Another excellent summer twilight game, this is a fun variation on regular tag. Choose the boundaries for the field of play and a jail. One person counts while the others hide. Once the count is done, the seeker heads out to find the hiders. Instead of tagging them physically, the seeker must call out their name and shine the flashlight on them. The tagged player then gets sent to jail. The last one standing wins, and the first person tagged becomes it the next round.

5. Freeze Tag

Ideally, you have at least five players for this version of tag, as you need two players to be "it." Keep it short and sweet with a time limit of 3 to 5 minutes.

The two players who are "it" chase the other players around, trying to tag them. When they succeed, they shout, "Freeze!" and the tagged player must stay where they are.
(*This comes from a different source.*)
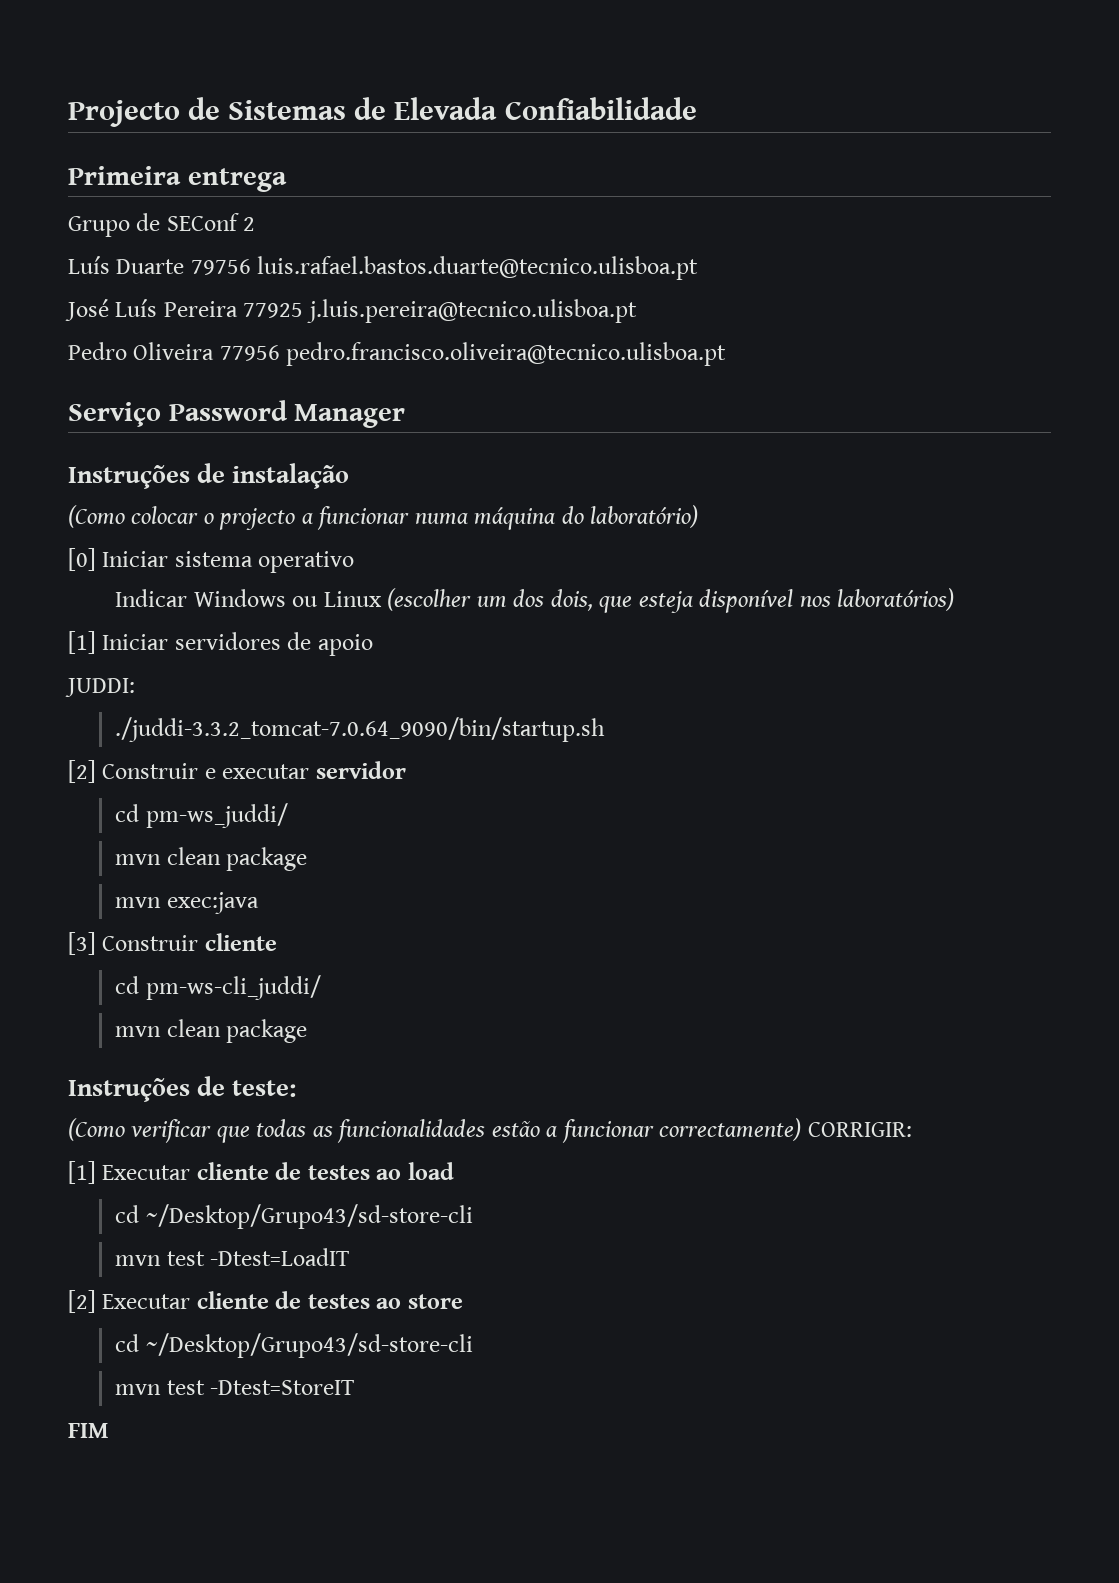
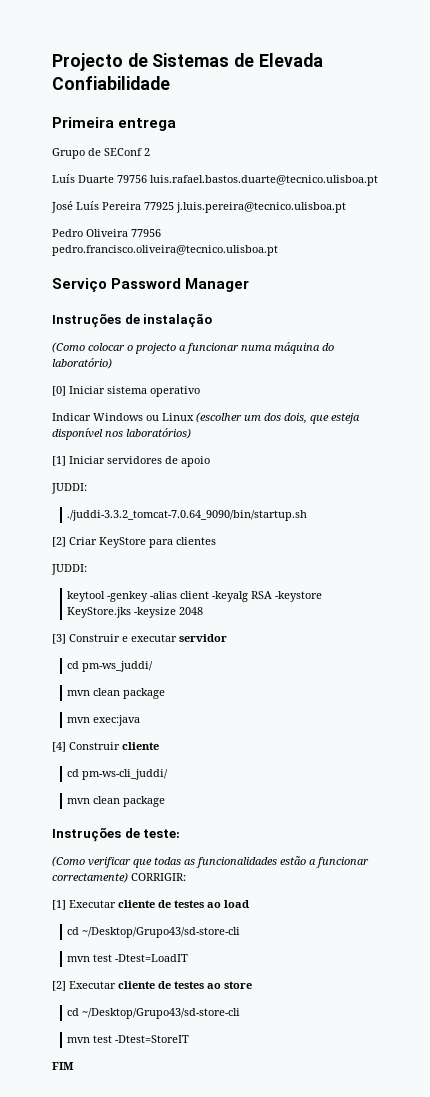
(96, 771) none -> [69,537,216,548] [51,564,87,575] [67,591,323,602] [67,607,204,618] [52,634,66,644] Criar KeyStore para clientes // JUDDI: // keytool -genkey -alias client -keyalg RSA -keystore KeyStore.jks -keysize 2048 // [3]
[68,932,96,955] [3] -> [52,742,66,752] [4]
The other players must try unfreezing their teammates by touching them without being frozen themselves. The game ends when either everyone but the two "it" players are frozen or if the time runs out and at least one person is not frozen.

6. Statues

Sometimes also called Museum, this is a little like a freeze tag. To play, gather together at least four players. This game can be played nearly anywhere, but the larger the playing field, the more challenging it can become. The idea is that one person is a museum curator, and the statues are sneaking around at night. The curator wants to catch them in the act, but the statues want to avoid getting caught.

Designate the curator and have them stand at one end of the playing field while the rest of the players stand at the other, standing still as statues. The curator turns their back to the statues and shouts, "Go!" The statues all break their pose and run toward the curator. But whenever the curator turns around, the statues must freeze in place. The curator can walk up to the statues and inspect them; they must not move. If they do, they get sent back to the starting line. The curator turns their back again while statues move, and so on. The first person to reach the curator and tag them wins.

7. Simon Says

A simple game that children of all ages can play together. If you've got one older player, let them start as "Simon."

Gather a group of kids together and designate one person to play Simon. Simon stands on one side of the play area while the other players face them. Give about 15 to 20 feet of distance to allow for movement.

Simon gives instructions, such as "Simon says do jumping jacks..." or "Simon says stand on one foot." However, they can also try to trick other players by saying instructions without the "Simon says" at the start. ("Spin around!" or "Dance like no one's watching.”) If players move when Simon doesn't say "Simon says," they are out. Last person standing becomes Simon in the next round.